SUPPLIED RECORDS
- - -
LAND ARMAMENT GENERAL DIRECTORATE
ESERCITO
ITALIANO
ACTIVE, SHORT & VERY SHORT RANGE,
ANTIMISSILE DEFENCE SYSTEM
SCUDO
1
- - -
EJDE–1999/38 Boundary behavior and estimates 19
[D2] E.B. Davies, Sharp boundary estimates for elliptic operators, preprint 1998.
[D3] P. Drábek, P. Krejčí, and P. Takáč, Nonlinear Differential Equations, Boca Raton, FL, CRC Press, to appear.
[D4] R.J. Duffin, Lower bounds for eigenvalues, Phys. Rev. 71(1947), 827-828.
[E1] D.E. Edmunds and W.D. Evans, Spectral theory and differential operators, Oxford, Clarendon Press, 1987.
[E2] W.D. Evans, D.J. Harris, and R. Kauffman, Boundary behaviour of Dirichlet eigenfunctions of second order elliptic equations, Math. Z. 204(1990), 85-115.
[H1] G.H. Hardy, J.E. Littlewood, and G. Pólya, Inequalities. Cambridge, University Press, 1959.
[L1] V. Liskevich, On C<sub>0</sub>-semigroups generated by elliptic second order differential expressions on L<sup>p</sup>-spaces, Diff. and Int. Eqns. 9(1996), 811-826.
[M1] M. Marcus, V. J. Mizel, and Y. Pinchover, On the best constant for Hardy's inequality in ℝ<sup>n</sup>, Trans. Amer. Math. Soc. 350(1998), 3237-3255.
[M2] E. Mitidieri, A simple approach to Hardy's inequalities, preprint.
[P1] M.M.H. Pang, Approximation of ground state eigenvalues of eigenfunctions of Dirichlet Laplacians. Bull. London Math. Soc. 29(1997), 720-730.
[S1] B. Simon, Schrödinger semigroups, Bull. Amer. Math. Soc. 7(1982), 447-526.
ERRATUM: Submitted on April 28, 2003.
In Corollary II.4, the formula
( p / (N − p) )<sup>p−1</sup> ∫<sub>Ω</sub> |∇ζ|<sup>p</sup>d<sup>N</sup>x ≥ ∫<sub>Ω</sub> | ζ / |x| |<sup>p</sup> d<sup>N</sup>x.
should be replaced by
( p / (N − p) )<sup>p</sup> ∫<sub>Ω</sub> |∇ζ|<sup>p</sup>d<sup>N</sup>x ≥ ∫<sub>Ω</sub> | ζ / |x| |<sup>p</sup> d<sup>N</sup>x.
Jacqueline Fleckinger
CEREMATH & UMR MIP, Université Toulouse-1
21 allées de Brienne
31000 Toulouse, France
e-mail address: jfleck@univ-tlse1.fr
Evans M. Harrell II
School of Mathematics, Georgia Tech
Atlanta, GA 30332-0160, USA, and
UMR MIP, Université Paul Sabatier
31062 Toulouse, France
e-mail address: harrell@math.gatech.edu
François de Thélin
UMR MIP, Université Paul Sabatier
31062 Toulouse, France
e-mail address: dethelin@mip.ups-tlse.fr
- - -
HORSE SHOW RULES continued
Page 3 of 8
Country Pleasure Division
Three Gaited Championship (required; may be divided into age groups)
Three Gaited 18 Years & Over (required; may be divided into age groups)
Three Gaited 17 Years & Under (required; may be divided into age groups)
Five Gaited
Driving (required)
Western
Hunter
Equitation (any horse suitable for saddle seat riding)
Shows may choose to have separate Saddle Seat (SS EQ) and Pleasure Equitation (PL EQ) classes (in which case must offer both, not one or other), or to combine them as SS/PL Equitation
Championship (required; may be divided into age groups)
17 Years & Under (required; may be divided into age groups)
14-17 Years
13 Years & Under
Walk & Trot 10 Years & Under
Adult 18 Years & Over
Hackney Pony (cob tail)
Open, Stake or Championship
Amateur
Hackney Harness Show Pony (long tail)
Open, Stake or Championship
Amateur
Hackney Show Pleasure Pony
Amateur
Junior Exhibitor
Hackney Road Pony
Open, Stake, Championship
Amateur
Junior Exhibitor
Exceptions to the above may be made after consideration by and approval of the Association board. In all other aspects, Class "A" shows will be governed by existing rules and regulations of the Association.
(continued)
- - -
WHAT THE TASK ASKS
Only those lines of the entries above that run from the line containing "Five Gaited" to the line containing "Walk & Trot 10 Years & Under", both included, should be transcribed exactly.

RESULT OF THIS EXERCISE
Five Gaited
Driving (required)
Western
Hunter
Equitation (any horse suitable for saddle seat riding)
Shows may choose to have separate Saddle Seat (SS EQ) and Pleasure Equitation (PL EQ) classes (in which case must offer both, not one or other), or to combine them as SS/PL Equitation
Championship (required; may be divided into age groups)
17 Years & Under (required; may be divided into age groups)
14-17 Years
13 Years & Under
Walk & Trot 10 Years & Under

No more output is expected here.